Glenn Dranoff, M.D., an associate director of CRI’s Scientific Advisory Council who recently was hired by the drug company Novartis to head their Immuno-Oncology division, has also experimented with a version of GVAX, in advanced melanoma. A challenge has been how to elicit an immune response against melanoma using this vaccine without at the same time eliciting the activity of regulatory T cells (Treg), which dampen the incipient immune response. It turns out that the GM-CSF that is a component of GVAX not only provides growth signals to antigen-presenting cells, but also supports the development of Tregs. Dranoff’s group has been experimenting with a new platform for the vaccine that involves implanting it in a subcutaneous polymer scaffold to create a protecting microenvironment and to which additional molecules are added that downregulate the Treg circuit and shift the immune response in the direction of cancer killing.

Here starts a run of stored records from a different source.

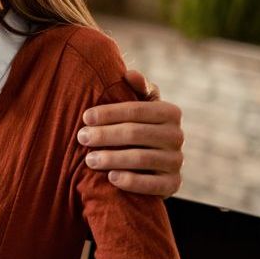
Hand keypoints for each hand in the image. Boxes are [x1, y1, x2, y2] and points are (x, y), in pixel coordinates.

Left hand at [77, 69, 184, 196]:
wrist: (151, 163)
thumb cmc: (137, 125)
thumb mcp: (139, 106)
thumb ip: (137, 89)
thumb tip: (130, 74)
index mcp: (170, 112)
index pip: (136, 110)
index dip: (109, 113)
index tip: (85, 117)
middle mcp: (177, 136)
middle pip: (136, 133)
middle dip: (105, 135)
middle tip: (82, 138)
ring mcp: (177, 161)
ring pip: (142, 158)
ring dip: (112, 158)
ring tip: (89, 160)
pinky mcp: (174, 184)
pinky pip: (154, 185)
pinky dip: (132, 181)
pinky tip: (111, 178)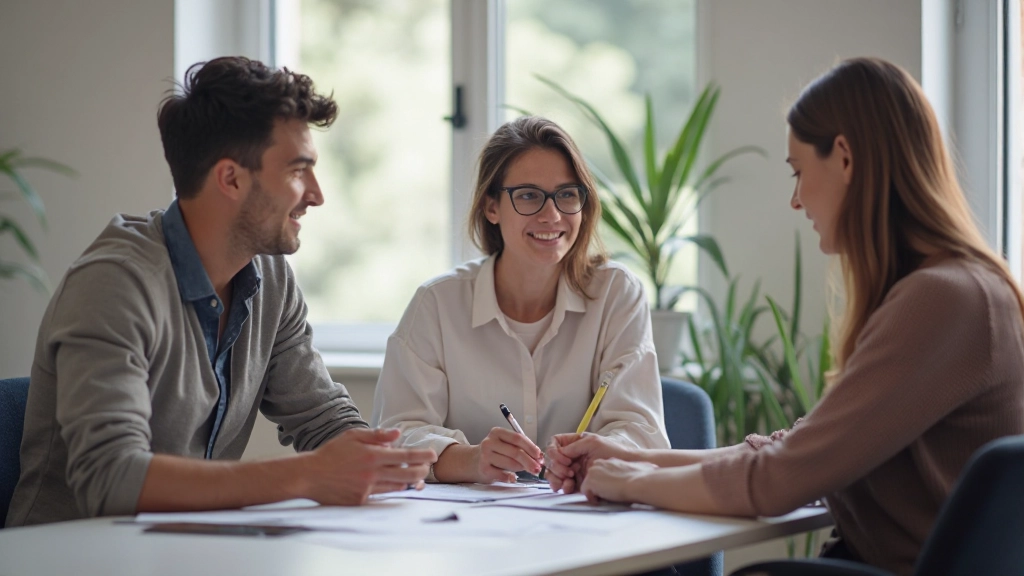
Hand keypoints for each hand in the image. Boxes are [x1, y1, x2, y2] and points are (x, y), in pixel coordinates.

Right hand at [301, 427, 434, 504]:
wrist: (310, 476)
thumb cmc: (331, 454)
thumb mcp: (352, 437)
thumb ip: (377, 435)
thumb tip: (397, 434)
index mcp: (372, 455)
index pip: (405, 455)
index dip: (422, 455)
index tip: (433, 455)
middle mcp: (372, 473)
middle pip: (408, 474)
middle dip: (422, 471)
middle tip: (428, 468)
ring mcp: (367, 488)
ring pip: (398, 486)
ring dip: (410, 481)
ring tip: (416, 477)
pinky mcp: (361, 500)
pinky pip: (383, 494)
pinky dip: (392, 488)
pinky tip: (396, 484)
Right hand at [476, 427, 543, 482]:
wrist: (473, 461)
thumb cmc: (495, 452)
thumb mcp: (504, 444)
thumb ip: (520, 447)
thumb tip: (538, 457)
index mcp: (497, 432)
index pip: (518, 438)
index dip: (531, 447)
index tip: (539, 455)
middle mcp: (489, 442)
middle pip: (515, 452)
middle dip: (529, 461)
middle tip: (538, 468)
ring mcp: (485, 455)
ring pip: (510, 463)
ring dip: (522, 468)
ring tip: (526, 470)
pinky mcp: (483, 468)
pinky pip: (502, 474)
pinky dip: (510, 477)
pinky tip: (513, 477)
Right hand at [549, 433, 636, 491]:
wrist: (626, 470)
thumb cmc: (614, 452)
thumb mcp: (593, 443)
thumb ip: (575, 446)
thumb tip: (560, 452)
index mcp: (575, 443)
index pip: (554, 443)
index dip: (555, 452)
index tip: (565, 459)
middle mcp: (572, 456)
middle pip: (551, 460)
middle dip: (556, 467)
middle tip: (568, 472)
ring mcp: (573, 469)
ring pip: (554, 473)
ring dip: (556, 478)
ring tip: (567, 482)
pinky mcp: (577, 482)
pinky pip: (563, 485)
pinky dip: (563, 487)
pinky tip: (569, 487)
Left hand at [580, 458, 656, 503]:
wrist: (638, 482)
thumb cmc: (642, 476)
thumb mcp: (635, 468)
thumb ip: (630, 470)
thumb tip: (648, 469)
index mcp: (609, 461)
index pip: (600, 472)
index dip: (604, 482)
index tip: (611, 488)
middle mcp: (599, 463)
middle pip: (592, 477)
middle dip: (597, 486)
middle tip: (607, 494)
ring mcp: (592, 472)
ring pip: (588, 484)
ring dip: (595, 492)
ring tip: (605, 497)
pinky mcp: (589, 481)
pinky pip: (584, 492)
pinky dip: (592, 497)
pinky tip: (602, 500)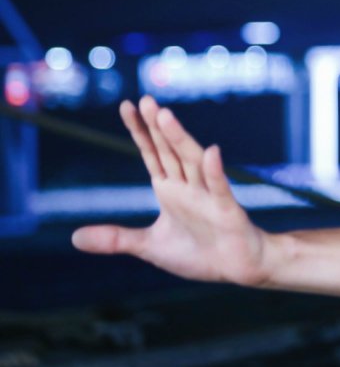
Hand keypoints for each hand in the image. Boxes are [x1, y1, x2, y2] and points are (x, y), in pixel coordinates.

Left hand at [71, 96, 270, 286]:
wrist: (237, 266)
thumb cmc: (199, 253)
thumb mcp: (150, 247)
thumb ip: (117, 239)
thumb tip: (75, 238)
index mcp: (170, 190)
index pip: (152, 154)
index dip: (140, 131)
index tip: (127, 106)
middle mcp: (188, 187)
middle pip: (170, 151)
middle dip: (157, 126)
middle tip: (146, 100)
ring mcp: (207, 196)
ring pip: (191, 162)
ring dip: (179, 139)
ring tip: (165, 117)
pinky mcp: (226, 210)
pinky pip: (219, 187)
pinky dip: (215, 171)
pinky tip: (211, 152)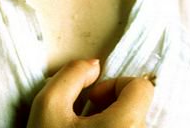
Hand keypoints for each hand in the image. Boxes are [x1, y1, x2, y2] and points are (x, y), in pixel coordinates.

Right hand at [27, 59, 153, 127]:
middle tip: (83, 121)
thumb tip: (94, 67)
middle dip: (111, 108)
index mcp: (127, 125)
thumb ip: (72, 74)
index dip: (114, 85)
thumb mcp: (48, 105)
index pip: (141, 87)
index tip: (91, 101)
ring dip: (112, 127)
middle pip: (137, 110)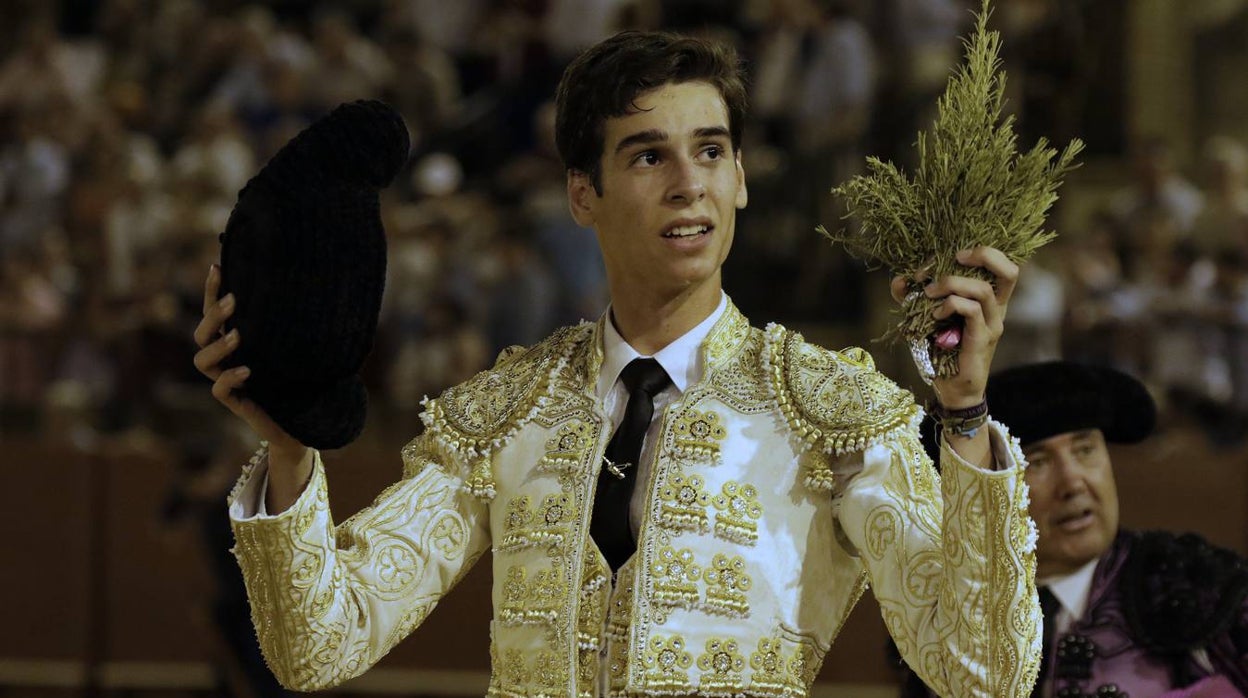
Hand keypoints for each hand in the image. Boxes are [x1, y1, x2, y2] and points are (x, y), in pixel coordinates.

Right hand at [192, 264, 304, 461]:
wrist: (301, 420)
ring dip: (218, 345)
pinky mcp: (236, 403)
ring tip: (239, 335)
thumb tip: (309, 281)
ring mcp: (228, 380)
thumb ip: (291, 320)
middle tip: (234, 300)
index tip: (218, 266)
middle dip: (213, 315)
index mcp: (234, 341)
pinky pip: (220, 390)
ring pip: (202, 361)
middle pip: (200, 334)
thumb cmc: (299, 377)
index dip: (211, 290)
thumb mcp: (294, 344)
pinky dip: (230, 378)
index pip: (213, 312)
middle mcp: (225, 359)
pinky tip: (247, 371)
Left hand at [891, 247, 1018, 408]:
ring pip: (983, 289)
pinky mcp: (981, 340)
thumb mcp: (925, 318)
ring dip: (952, 283)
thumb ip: (913, 297)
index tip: (947, 257)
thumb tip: (900, 279)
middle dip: (984, 254)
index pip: (1001, 265)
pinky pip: (972, 311)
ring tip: (929, 292)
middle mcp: (996, 310)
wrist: (952, 389)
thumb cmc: (940, 352)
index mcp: (988, 301)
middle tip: (955, 257)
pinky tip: (934, 315)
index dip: (979, 252)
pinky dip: (950, 305)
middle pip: (1010, 271)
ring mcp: (991, 325)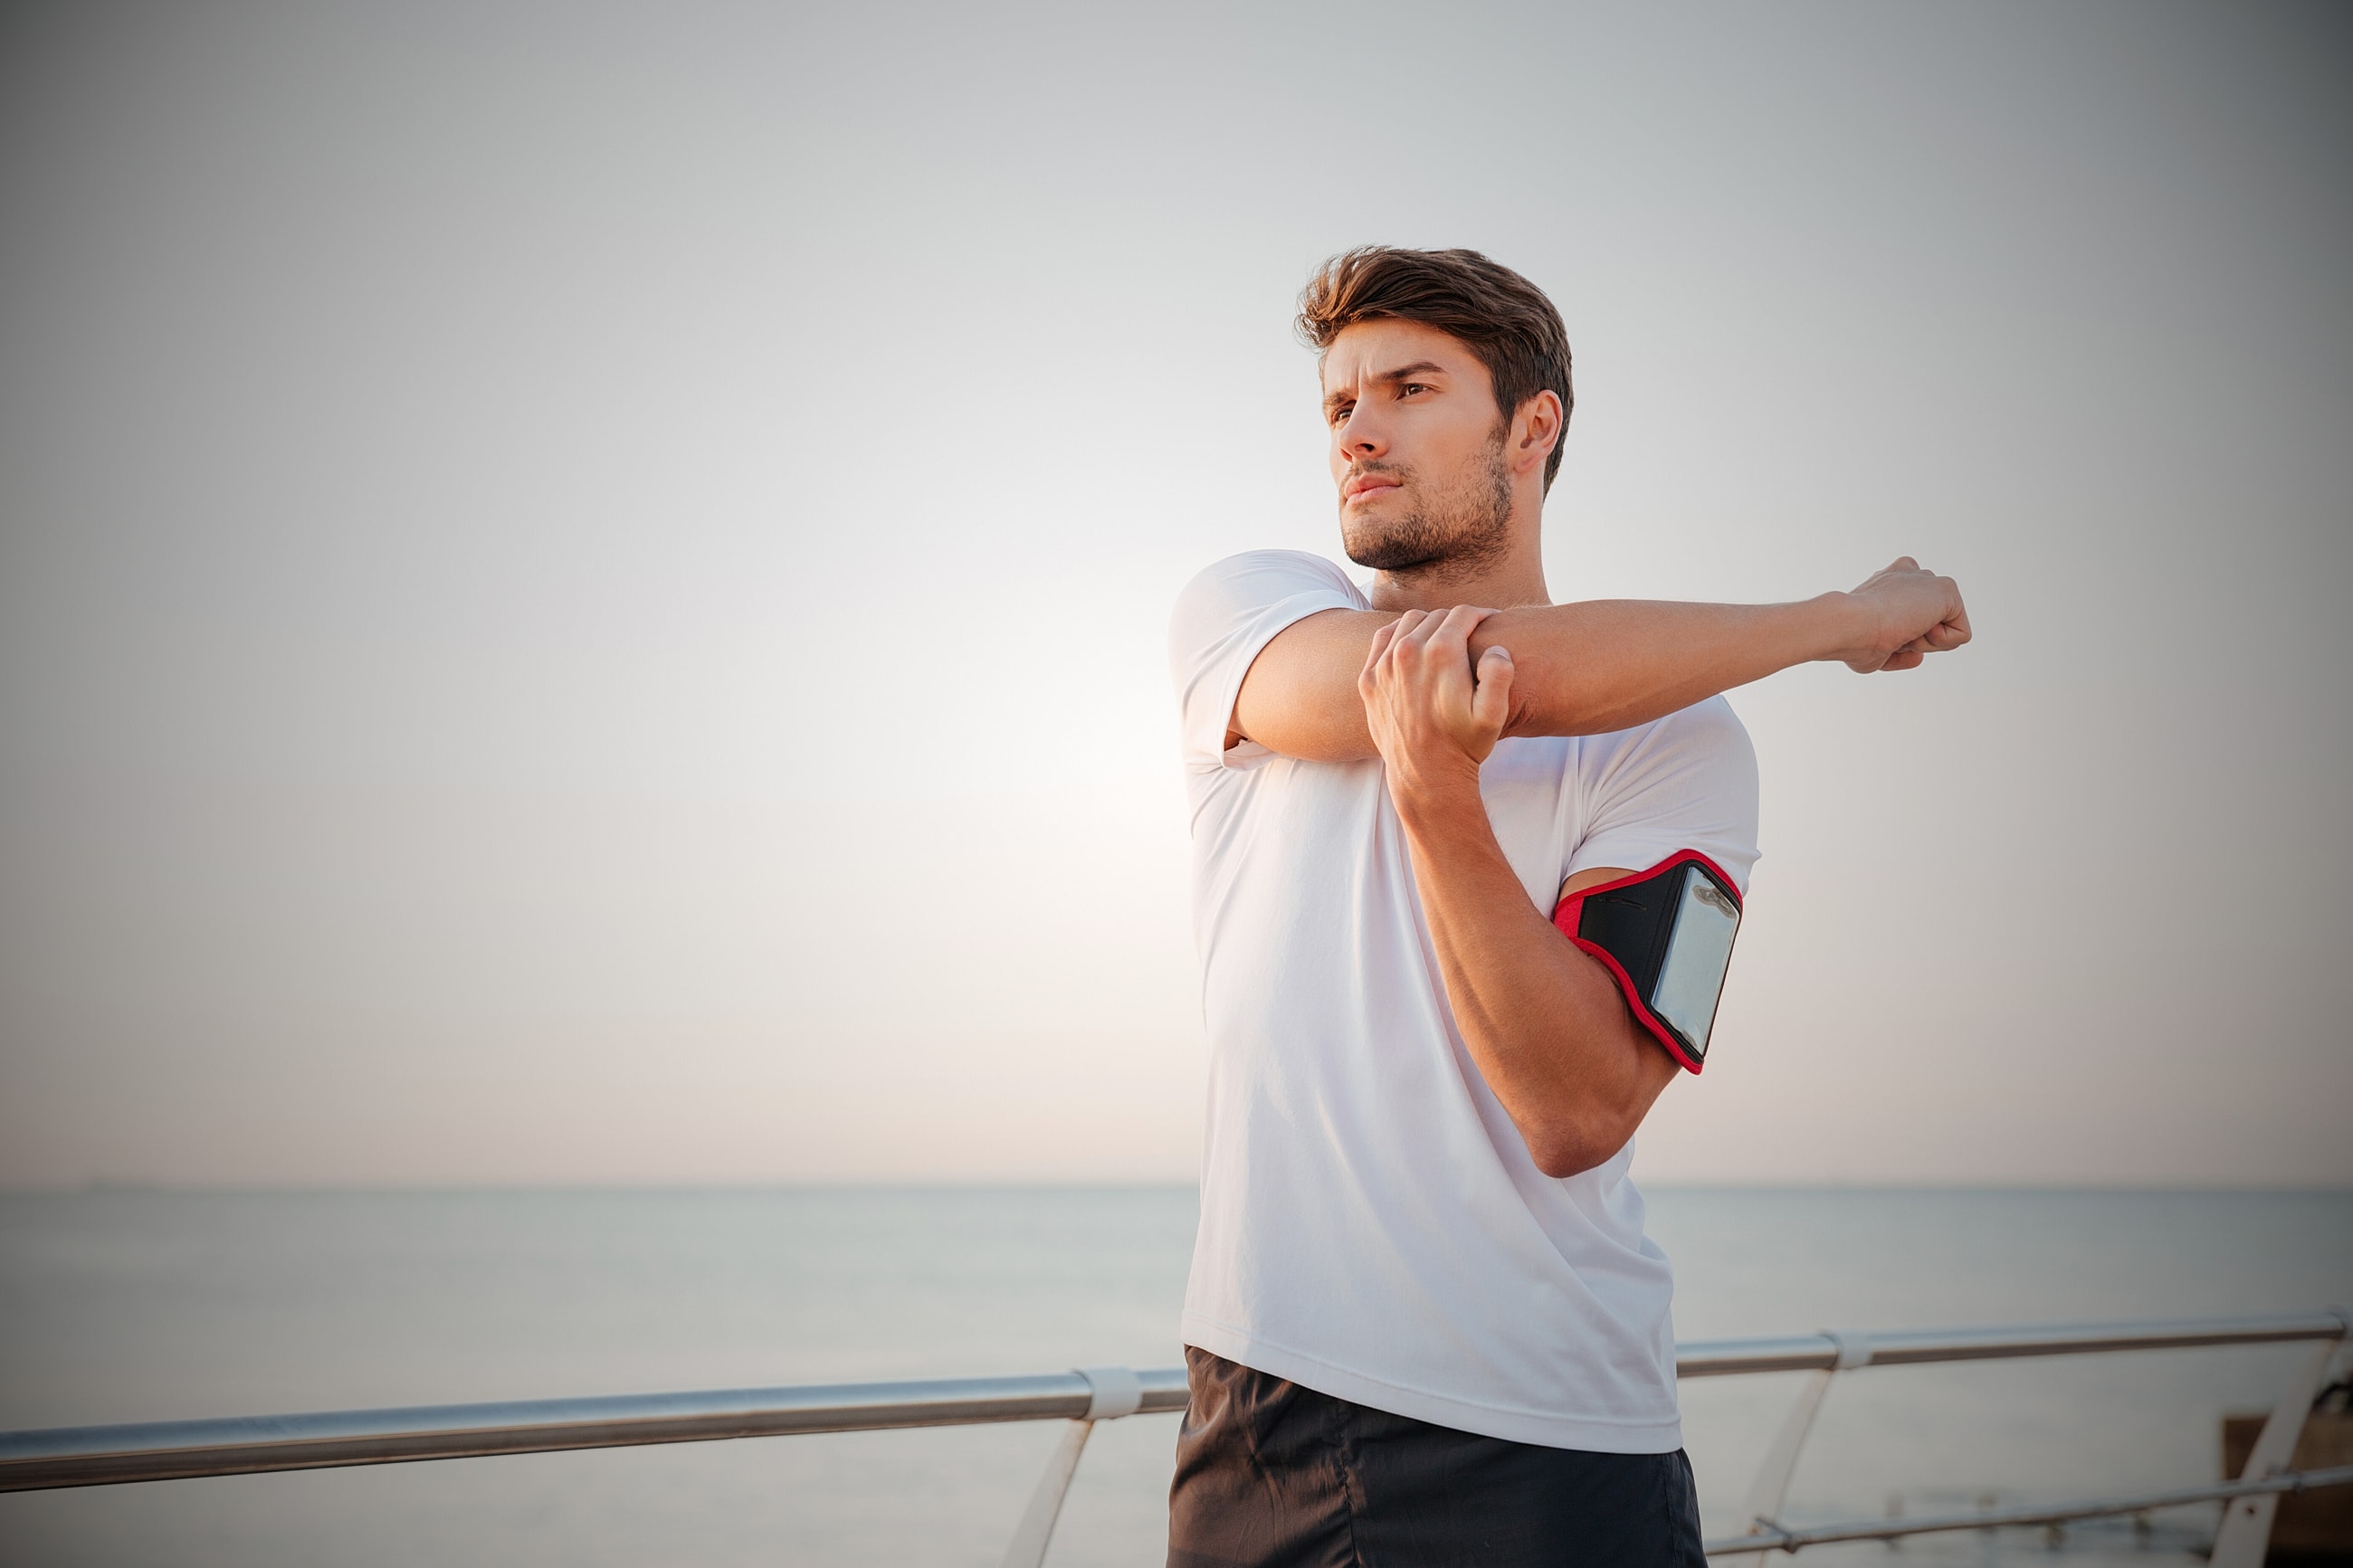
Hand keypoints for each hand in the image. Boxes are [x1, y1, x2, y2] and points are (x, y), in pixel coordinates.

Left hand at [1357, 606, 1516, 803]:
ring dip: (1429, 625)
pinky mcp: (1368, 678)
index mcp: (1441, 654)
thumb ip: (1500, 674)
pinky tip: (1414, 646)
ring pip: (1409, 622)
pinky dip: (1400, 635)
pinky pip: (1384, 639)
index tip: (1491, 622)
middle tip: (1470, 634)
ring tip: (1444, 639)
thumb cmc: (1464, 745)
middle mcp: (1408, 652)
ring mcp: (1384, 665)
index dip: (1482, 614)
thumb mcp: (1493, 714)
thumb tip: (1496, 648)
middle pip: (1437, 617)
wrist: (1425, 776)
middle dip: (1457, 621)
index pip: (1463, 614)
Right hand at [1836, 557, 1971, 671]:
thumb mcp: (1875, 652)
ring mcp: (1929, 580)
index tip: (1878, 635)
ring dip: (1924, 641)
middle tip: (1888, 633)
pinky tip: (1914, 628)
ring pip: (1945, 628)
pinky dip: (1939, 643)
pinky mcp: (1947, 589)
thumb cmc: (1851, 640)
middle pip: (1929, 622)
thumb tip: (1919, 657)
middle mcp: (1909, 575)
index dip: (1901, 637)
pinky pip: (1960, 634)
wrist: (1848, 625)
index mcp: (1888, 582)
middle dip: (1914, 637)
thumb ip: (1897, 653)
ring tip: (1899, 630)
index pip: (1911, 614)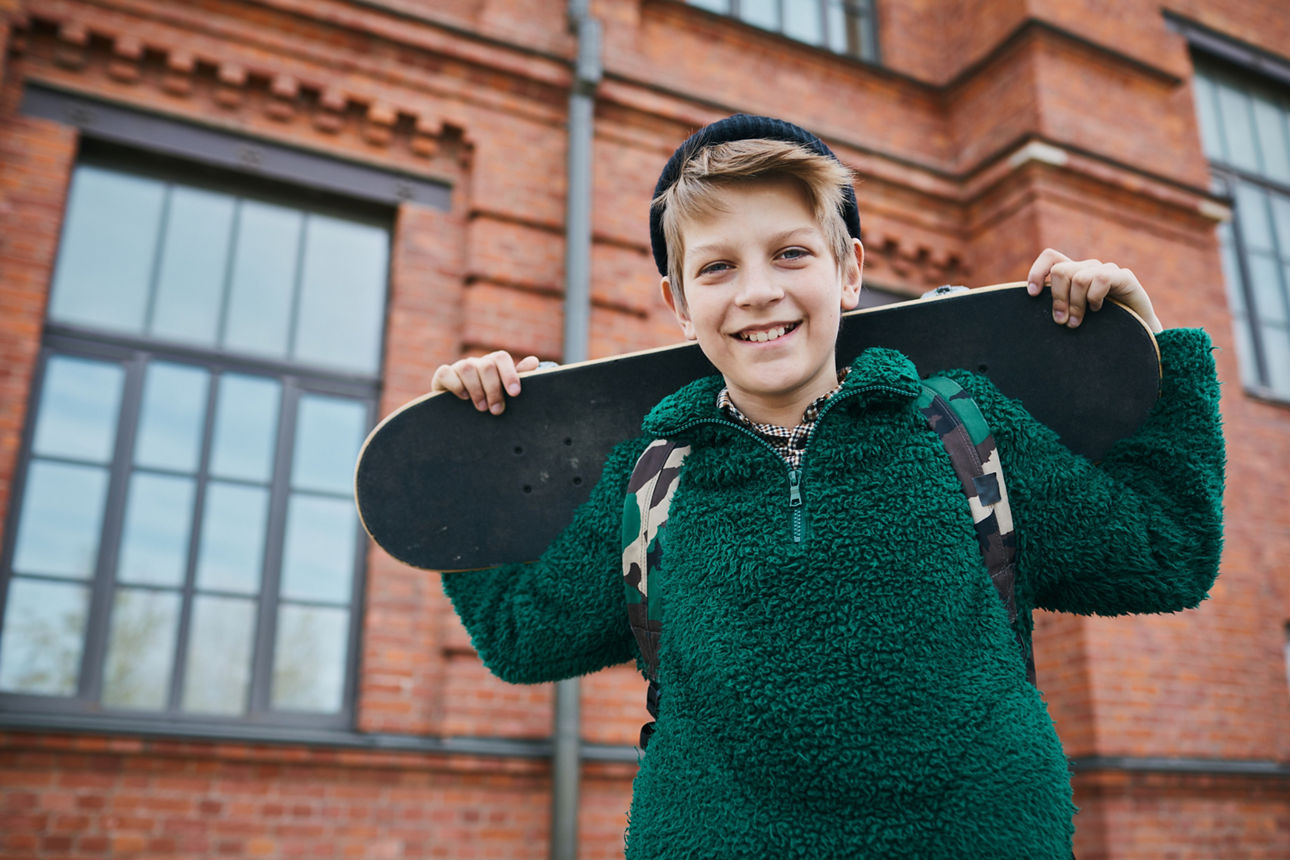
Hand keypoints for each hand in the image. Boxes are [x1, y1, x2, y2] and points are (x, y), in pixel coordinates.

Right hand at [431, 351, 540, 413]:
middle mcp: (476, 362)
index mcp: (493, 364)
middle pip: (486, 365)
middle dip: (493, 389)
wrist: (459, 413)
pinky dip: (455, 385)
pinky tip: (463, 398)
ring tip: (482, 407)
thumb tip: (534, 362)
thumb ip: (519, 378)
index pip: (501, 358)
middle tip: (496, 410)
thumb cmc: (488, 401)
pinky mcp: (442, 376)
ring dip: (476, 389)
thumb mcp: (504, 392)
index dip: (509, 374)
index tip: (515, 394)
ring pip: (467, 368)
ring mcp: (458, 367)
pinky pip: (445, 373)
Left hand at [1026, 249, 1162, 333]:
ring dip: (1075, 304)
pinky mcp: (1125, 277)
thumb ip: (1055, 309)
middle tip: (1062, 321)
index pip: (1051, 257)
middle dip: (1057, 298)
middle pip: (1060, 270)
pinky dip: (1094, 297)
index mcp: (1073, 274)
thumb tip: (1028, 307)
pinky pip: (1101, 278)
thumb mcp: (1070, 317)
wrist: (1136, 336)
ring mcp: (1107, 271)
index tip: (1032, 295)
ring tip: (1078, 322)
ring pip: (1078, 278)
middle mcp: (1088, 268)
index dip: (1038, 272)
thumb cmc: (1097, 329)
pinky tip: (1097, 310)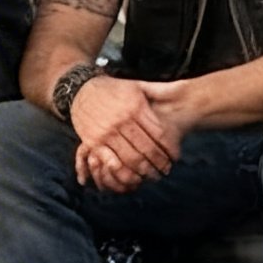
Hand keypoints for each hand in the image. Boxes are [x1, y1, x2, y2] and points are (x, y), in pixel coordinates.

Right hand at [69, 72, 181, 192]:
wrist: (81, 90)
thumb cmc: (113, 89)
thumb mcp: (136, 86)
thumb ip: (157, 90)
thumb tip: (182, 89)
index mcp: (136, 108)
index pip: (159, 134)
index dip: (169, 149)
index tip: (175, 157)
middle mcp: (122, 121)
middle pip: (147, 149)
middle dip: (159, 163)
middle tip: (166, 170)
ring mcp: (106, 133)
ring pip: (131, 158)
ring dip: (144, 171)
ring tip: (152, 176)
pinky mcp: (93, 142)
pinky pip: (111, 162)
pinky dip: (123, 172)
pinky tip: (132, 177)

Yet more vaccine work came from Drew Pardoll, M.D., Ph.D., a former CRI investigator award recipient who is now a professor at Johns Hopkins and a member of our Scientific Advisory Council. Pardoll presented work from his lab showing that the GVAX vaccine can be made more potent by incorporating bits of DNA that serve as PAMPS, or pathogen-associated molecular patterns, into it. This modified vaccine is known as STINGVAX, and studies in mice show that it can be combined with checkpoint blockade therapy to cure mice of their cancers in many cases. Though still in preclinical stages, there is much interest in this research as a way to create a more effective vaccine for patients.
Finally, James Allison, Ph.D., director of our Scientific Advisory Council, presented work showing how the response to ipilimumab (anti-CTLA-4) checkpoint blockade therapy can be boosted, in mice, by combining it with an oncolytic virus genetically modified to contain a molecule that stimulates a signaling pathway on T cells called ICOS. Previous work by Allison and others had shown that, in patients who respond to ipi, their T cells often expressed higher levels of ICOS—providing a rationale for trying to target this pathway in non-responders.
With all of these approaches, the goal is to increase the number of cancers that respond to immunotherapy. Experience with melanoma, lung cancer, kidney cancer, and a few others has shown us that the immune system is—perhaps uniquely—capable of achieving long-lasting remissions of advanced cancers. Yet only a fraction of patients treated with currently available immunotherapies respond to them. The challenge now is to figure out how to unleash and strengthen the power of the immune response to turn more non-responders into responders.